Review of 21 Grams

21 Grams (2003)
8/10
Absorbing and powerful direction & acting; the story structure was less than great
3 January 2004
Alejandro Gonzalez Inarritu made a well-deserved leap into the renown film-making pool with Amores Perros, and his follow up 21 Grams shows him with plenty of talent to spare. He also gets three (or more, depends on how effective one thinks the supporting performance were) forceful, compelling performances out of Sean Penn, Benicio Del-Torro, and Naomi Watts. They're involved in three interlocking stories- Penn as a mathematician with a rottening health and a near-rottening relationship; Del-Torro's found Jesus Christ after being in and out of jail for part of his life; Watts is a house-wife who may have some deep troubles within her mind. Each of the three leads doesn't go for cheap drama, and each one plunges the depths of their own abilities to find truths that might not be possible with lesser material or a lesser director. I won't say much more about the stories, however I do have something to say about the structure of the film. The script brings some mesmerizing scenes, ones with great tragedy that bring out a viewer's compassion.

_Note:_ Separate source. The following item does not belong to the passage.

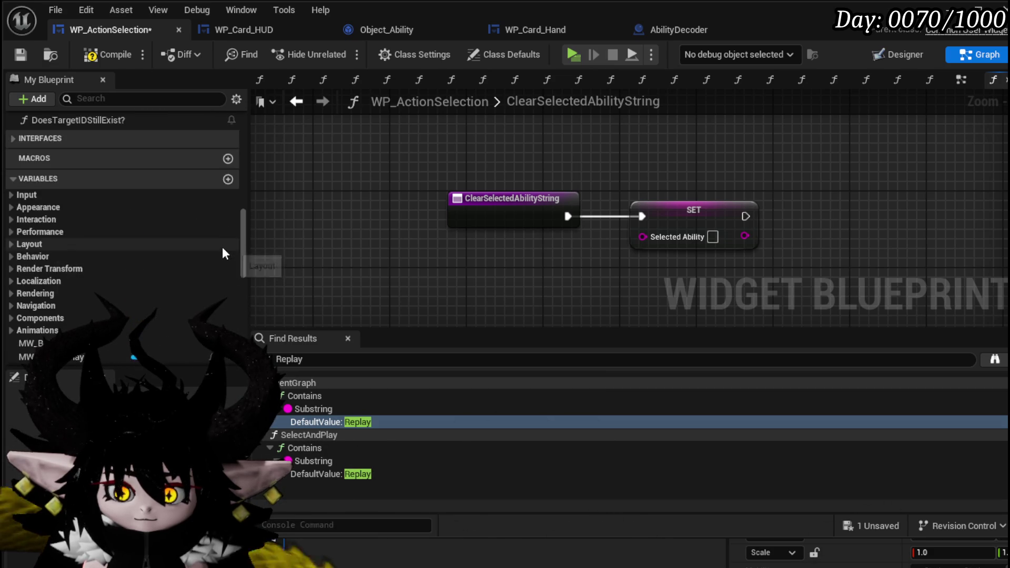
# - Create Boolean variable BufferExecution, set it on the first Branch's True pin, and compile
pyautogui.click(229, 260)
pyautogui.write('B')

Never-the-less, there was something about the structure that I didn't think was all that great. In films like Once Upon a Time in America, Reservoir Dogs, and even Memento, the scrambled story structure had a purpose, adding appropriate twists and turns for the audience. 21 Grams (like Amores Perros in a sense) has that non-linear basis to it too, and sometimes it works for the audience to react. But I think there would be a lot more power to how these characters' fates and tragedies unfold if it was told linearly from start to finish. In many moments in the film I found myself knowing a little too much before a particular scene unfolded, or I found myself guessing about something that I didn't need to (one of the points of non-linear storytelling is answers first, questions later). It wasn't an aspect that made the film bad, yet the stock that writer Guillermo Arriaga and director Inarritu put into this structure over interlocking the stories in order, or perhaps telling each story separately, is the film's only drawback.